You may say: “A few megabyte, so what?”. When I was at mediamarkt the other day, I couldn’t even find memory sticks smaller than 2 Gb anymore. But size still matters when you expect fast download times. For example WikiPathways uses BridgeDb on each pathway page. Bigger libraries means longer load times, which means annoyed users.

We want many features, but we don’t want bloat. The solution is to cut BridgeDb up into many small pieces, where you can choose the ones you need, and ignore the rest. You also don’t need the dependencies of the parts you ignore.

So how do you decide which pieces of BridgeDb you need? I’ve compiled this handy graph. On the right side, you see all the different “features” (i.e. identifier mapping services) that you can choose. Follow the arrows to the left, and note the modules that you encounter. Those are the modules you need for that mapping service.

If you’re getting started with modular software development, I can give you a few tips. You really don’t need any of those terribly complicated frameworks like Maven or OSGi. All you need is a good IDE like Eclipse and a bit of determination.

You have to be careful to manage the boundaries between modules. Eclipse can help you a great deal with this. Put each module in its own directory. In your Eclipse workspace, set up a separate project for each module, and add dependent projects in each project build path. This way you can never introduce cyclic dependencies or go across module boundaries. Eclipse will simply refuse to find the class and flag it as a compiler error.

For example, here is how I’ve set up BridgeDb in eclipse. In the package explorer you see that I’ve defined a separate project for each module in BridgeDb.

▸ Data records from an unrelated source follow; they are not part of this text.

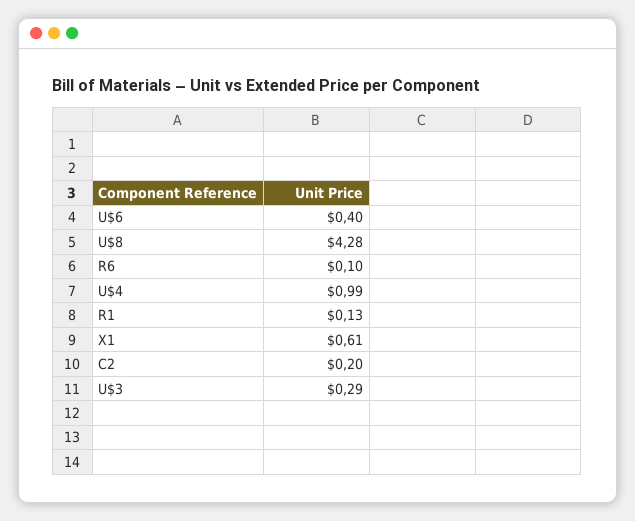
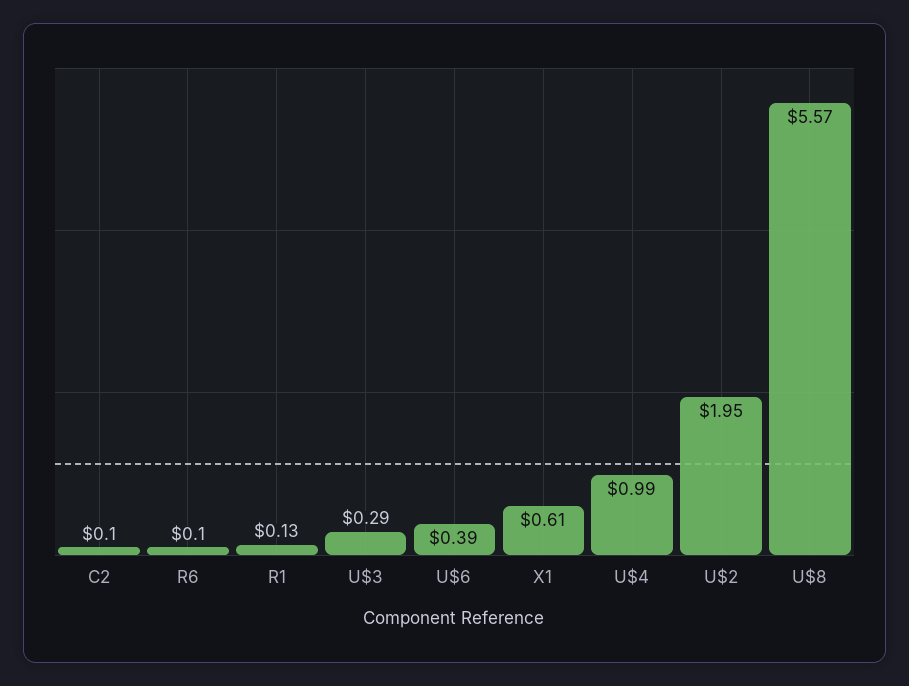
  {
-   "U$6": 0.4,
+   "U$6": 0.39,
-   "U$8": 4.28,
+   "U$8": 5.57,
    "R6": 0.1,
    "U$4": 0.99,
    "R1": 0.13,
    "X1": 0.61,
-   "C2": 0.2,
+   "C2": 0.1,
-   "U$3": 0.29
+   "U$3": 0.29,
+   "U$2": 1.95
  }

And to complete the example, here is how I configured the build path for the org.bridgedb.bio module. As you can see, the org.bridgedb project is listed as its sole dependency.

BridgeDb paper published

January 12th, 2010

I’m very happy that our paper on BridgeDb was accepted by BMC Bioinformatics. It’s open access so download it to your hearts content. BridgeDb is all about identifier mapping, which I blogged about before (here, here and here).

BridgeDb lets you find cross-references for identifiers, but BridgeDb is not simply a cross-reference database. BridgeDb provides a standard method to access other cross-reference databases. And because of that level of standardization, you can easily decide to switch to a different source of cross-references.

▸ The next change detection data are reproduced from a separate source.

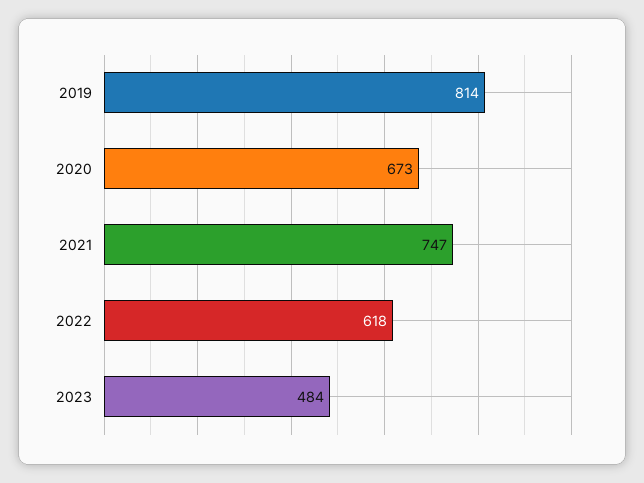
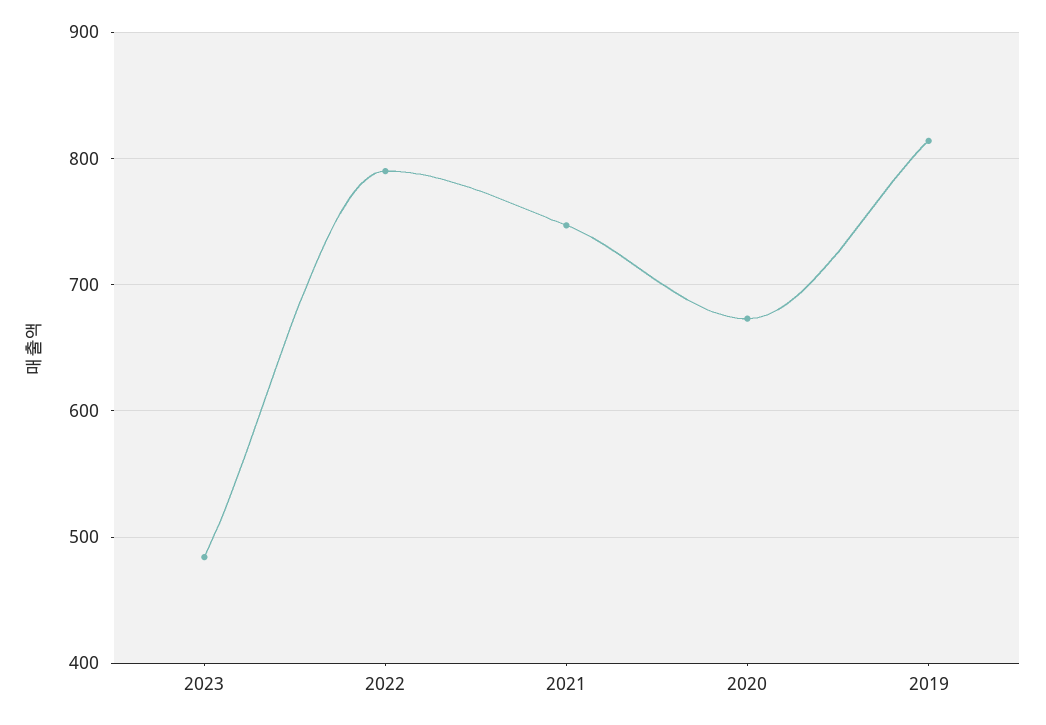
  {
    "2019": 814,
    "2020": 673,
    "2021": 747,
-   "2022": 618,
+   "2022": 790,
    "2023": 484
  }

Deepak Singh uses the term “middleware”, which is a good way to explain it, if that sort of word means anything to you.

But let me try to explain in a different way. BirdgeDb is really a travel adapter. Suppose you’re in Japan and you’ve brought some gear like a laptop, cell phone and a nintendo DS (just in case you get stuck in a blizzard while transferring at CDG). Much to your dismay you discover, after checking into your hotel, that none of your plugs fit in Japanese electrical sockets. So what do you do? Do you go down to Akihabara and spend a grand on a new laptop, phone and portable video game unit? Or do you buy a travel adapter for $1.95?

Just like there are many different power plugs around the world, there are many databases that do identifier mapping. And just like travel adapters let you plug in your laptop anywhere, no matter what country, BridgeDb lets you use your favorite bioinformatics tool, no matter what the source of identifier mappings is (Provided that the tool uses BridgeDb).

Power plugs around the world

It’s important to realize that BridgeDb is simply a conduit of information. It does not calculate cross-references from scratch, nor does it give any guarantees about the validity of those cross-references. You shouldn’t ask if BridgeDb provides better identifier mappings. That is like asking if a travel adapter provides better electricity. You still depend on the power company to give you a stable source of electricity. The travel plug just gives you flexibility to adapt to different circumstances.